Perfect God is No Contradiction, Lent Part 6

Spirituality Column #231
April 12, 2011
Current in Carmel - Westfield - Noblesville – Fishers
(Indianapolis north suburban home newspapers)

Lenten Series 2011: Just Not That into God, Part 6
Perfect God is No Contradiction
By Bob Walters

Some people are just not that into God because God seems to harbor so many contradictions.

Is He the Old Testament’s good and mighty God of Creation? The exasperated God of the Great Flood? The unfair God Who delivered Israel out of Egypt, made the Jews wander 40 years in the desert and ultimately denied His servant Moses entry into the Promised Land? The warlike God Who vanquished Israel’s unsuspecting foes from Canaan, but then banished disobedient Israel to Babylon?

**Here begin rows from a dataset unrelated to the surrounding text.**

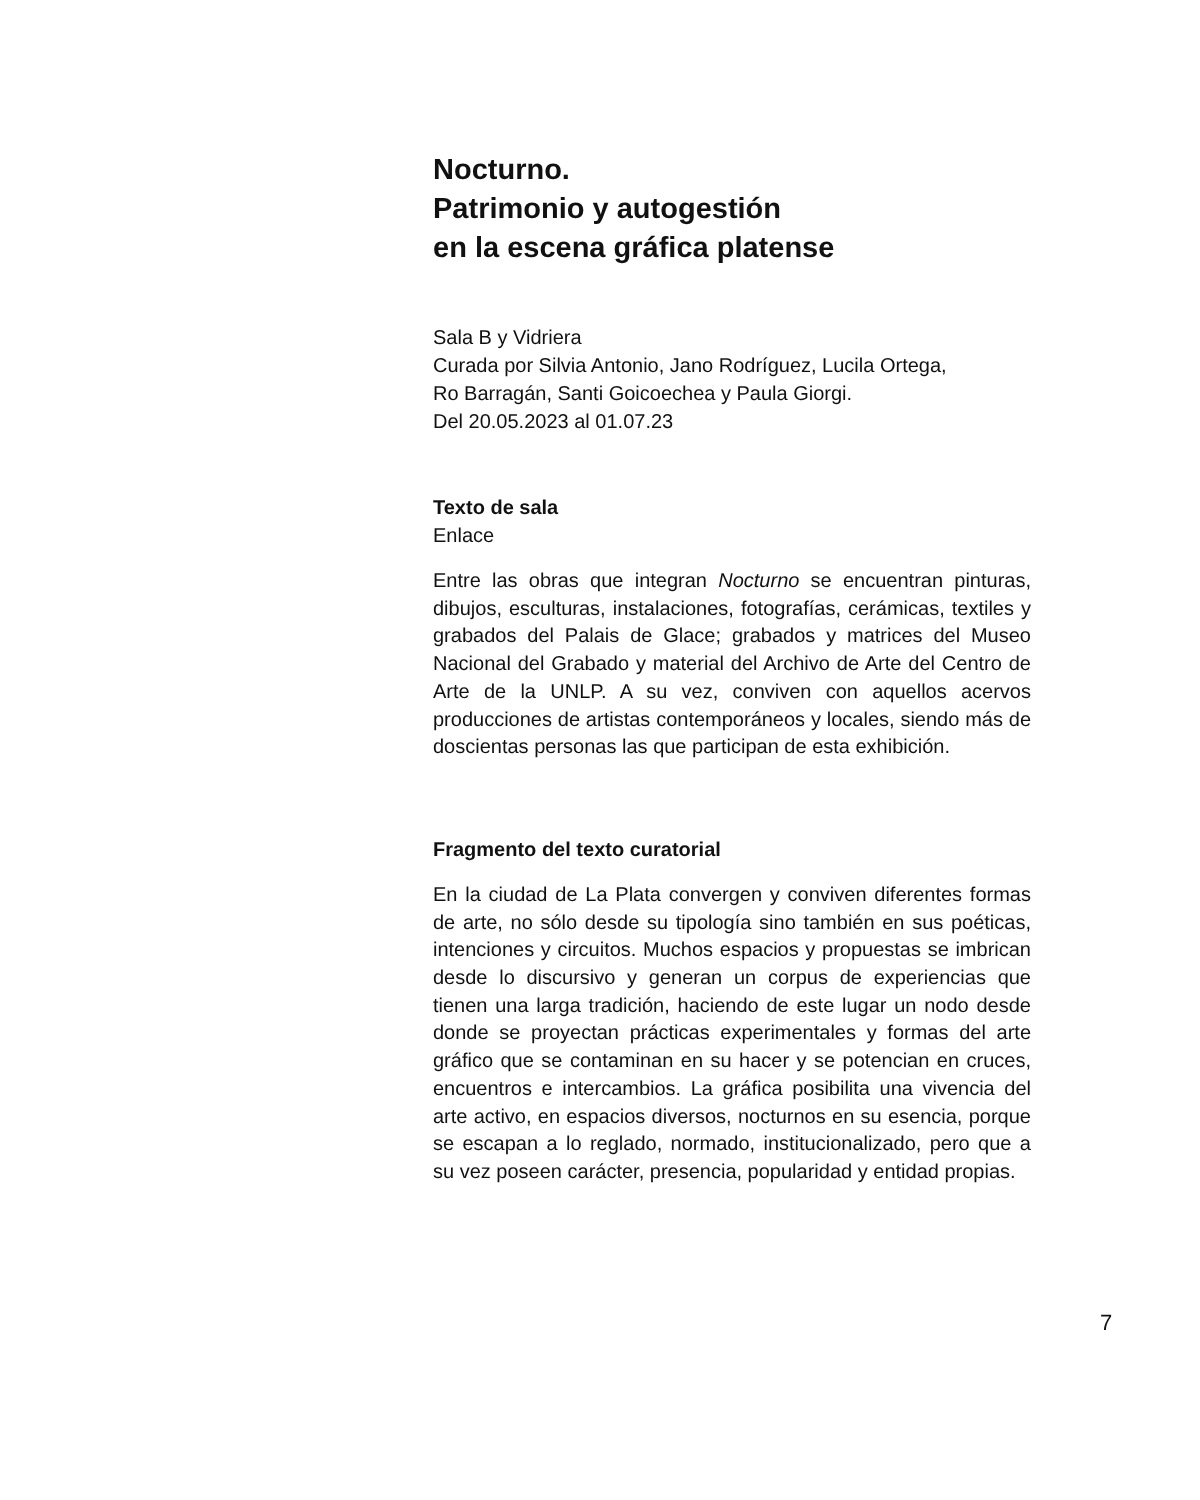Nocturno.
Patrimonio y autogestión
en la escena gráfica platense
Sala B y Vidriera
Curada por Silvia Antonio, Jano Rodríguez, Lucila Ortega,
Ro Barragán, Santi Goicoechea y Paula Giorgi.
Del 20.05.2023 al 01.07.23
Texto de sala
Enlace
Entre las obras que integran Nocturno se encuentran pinturas, dibujos, esculturas, instalaciones, fotografías, cerámicas, textiles y grabados del Palais de Glace; grabados y matrices del Museo Nacional del Grabado y material del Archivo de Arte del Centro de Arte de la UNLP. A su vez, conviven con aquellos acervos producciones de artistas contemporáneos y locales, siendo más de doscientas personas las que participan de esta exhibición.
Fragmento del texto curatorial
En la ciudad de La Plata convergen y conviven diferentes formas de arte, no sólo desde su tipología sino también en sus poéticas, intenciones y circuitos. Muchos espacios y propuestas se imbrican desde lo discursivo y generan un corpus de experiencias que tienen una larga tradición, haciendo de este lugar un nodo desde donde se proyectan prácticas experimentales y formas del arte gráfico que se contaminan en su hacer y se potencian en cruces, encuentros e intercambios. La gráfica posibilita una vivencia del arte activo, en espacios diversos, nocturnos en su esencia, porque se escapan a lo reglado, normado, institucionalizado, pero que a su vez poseen carácter, presencia, popularidad y entidad propias.
7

The abiding God of Psalms 51 and 91 Who delivers us from all trouble? Or the absent God of Psalm 88, Who leaves us despairing in the pit?

In the New Testament, utterly humble baby Jesus grows into a friendly, gentle man Who works miracles, picks fishermen and tax collectors for Apostles, ransacks the Temple, heals the lame, preaches never-before-heard truths, and leaves cryptic but indisputable proof that He is Christ, the Son of God; the fully human and fully divine Second Person of the Father, Son, Holy Spirit Trinity.

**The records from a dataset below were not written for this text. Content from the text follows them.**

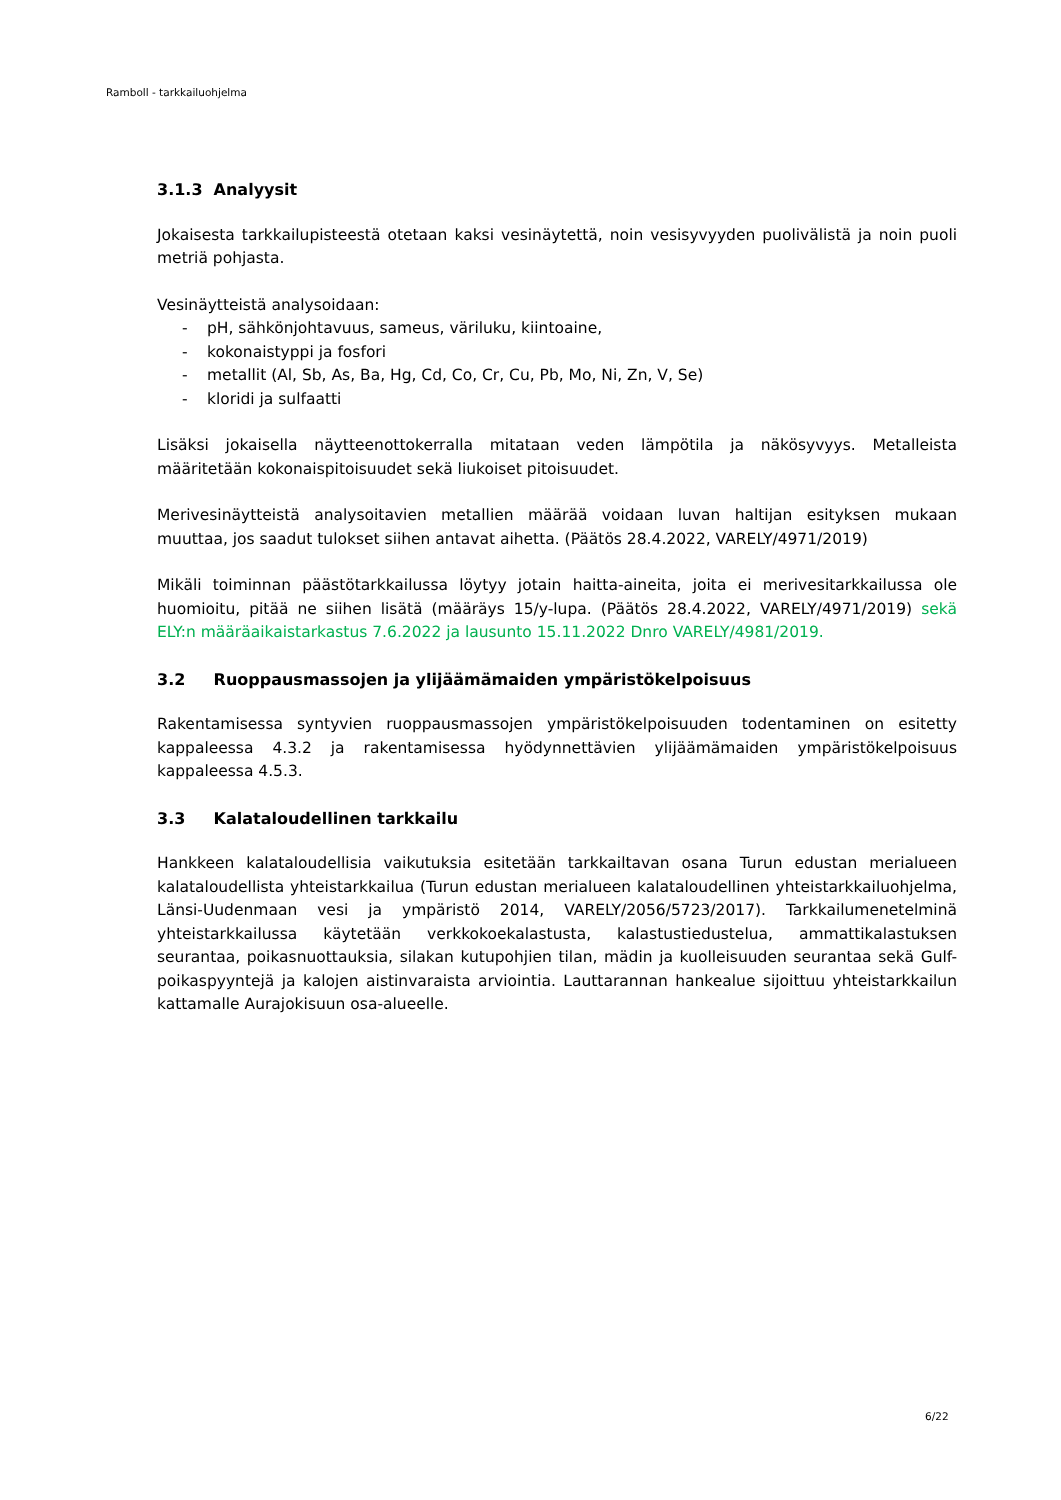Ramboll - tarkkailuohjelma
3.1.3 Analyysit
Jokaisesta tarkkailupisteestä otetaan kaksi vesinäytettä, noin vesisyvyyden puolivälistä ja noin puoli metriä pohjasta.
Vesinäytteistä analysoidaan:
- pH, sähkönjohtavuus, sameus, väriluku, kiintoaine,
- kokonaistyppi ja fosfori
- metallit (Al, Sb, As, Ba, Hg, Cd, Co, Cr, Cu, Pb, Mo, Ni, Zn, V, Se)
- kloridi ja sulfaatti
Lisäksi jokaisella näytteenottokerralla mitataan veden lämpötila ja näkösyvyys. Metalleista määritetään kokonaispitoisuudet sekä liukoiset pitoisuudet.
Merivesinäytteistä analysoitavien metallien määrää voidaan luvan haltijan esityksen mukaan muuttaa, jos saadut tulokset siihen antavat aihetta. (Päätös 28.4.2022, VARELY/4971/2019)
Mikäli toiminnan päästötarkkailussa löytyy jotain haitta-aineita, joita ei merivesitarkkailussa ole huomioitu, pitää ne siihen lisätä (määräys 15/y-lupa. (Päätös 28.4.2022, VARELY/4971/2019) sekä ELY:n määräaikaistarkastus 7.6.2022 ja lausunto 15.11.2022 Dnro VARELY/4981/2019.
3.2 Ruoppausmassojen ja ylijäämämaiden ympäristökelpoisuus
Rakentamisessa syntyvien ruoppausmassojen ympäristökelpoisuuden todentaminen on esitetty kappaleessa 4.3.2 ja rakentamisessa hyödynnettävien ylijäämämaiden ympäristökelpoisuus kappaleessa 4.5.3.
3.3 Kalataloudellinen tarkkailu
Hankkeen kalataloudellisia vaikutuksia esitetään tarkkailtavan osana Turun edustan merialueen kalataloudellista yhteistarkkailua (Turun edustan merialueen kalataloudellinen yhteistarkkailuohjelma, Länsi-Uudenmaan vesi ja ympäristö 2014, VARELY/2056/5723/2017). Tarkkailumenetelminä yhteistarkkailussa käytetään verkkokoekalastusta, kalastustiedustelua, ammattikalastuksen seurantaa, poikasnuottauksia, silakan kutupohjien tilan, mädin ja kuolleisuuden seurantaa sekä Gulf-poikaspyyntejä ja kalojen aistinvaraista arviointia. Lauttarannan hankealue sijoittuu yhteistarkkailun kattamalle Aurajokisuun osa-alueelle.
6/22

This glorious, eternal, innocent King of Kings is brutally murdered on the Cross – dead – then resurrected to life.

These evident contradictions lead some people to reject God, the Bible, or religion, or to diminish Jesus’ mission with theologically suicidal rules of engagement, e.g., “Don’t worry about Jesus or Hell. God saves all. Everyone goes to Heaven.”

Theologians through the ages have worked exhaustively on that idea, known by the Greek term “apocatastasis.” It means “everyone is restored” suggesting, bottom line, Christ’s work on the Cross was unnecessary because death and sin didn’t really need to be defeated. Now there’s a contradiction.

God does nothing unnecessarily, and underestimating Jesus’ sacrifice is a human death sentence.

So here’s the real deal. There is one unwavering, patient, faithful, good, loving and eternal God. He is Perfect, and God’s idea of “Perfect” is the Bible’s point. Our fallen, self-interested, worldly, human idea of “Perfect” is not.

We pine for our “Perfect.” Scripture reveals time and again, God insists on His.

The Bible’s overarching proposition is this – Which is better: God giving sinful man the Law to attain righteousness, or God giving sinful man Jesus Christ whose righteousness removes our sins?

The Bible, you see, reveals a New Covenant, not contradictions.
It takes work to understand the Bible, faith to understand Jesus, and belief to go to Heaven. The contradictions reside in us, not God.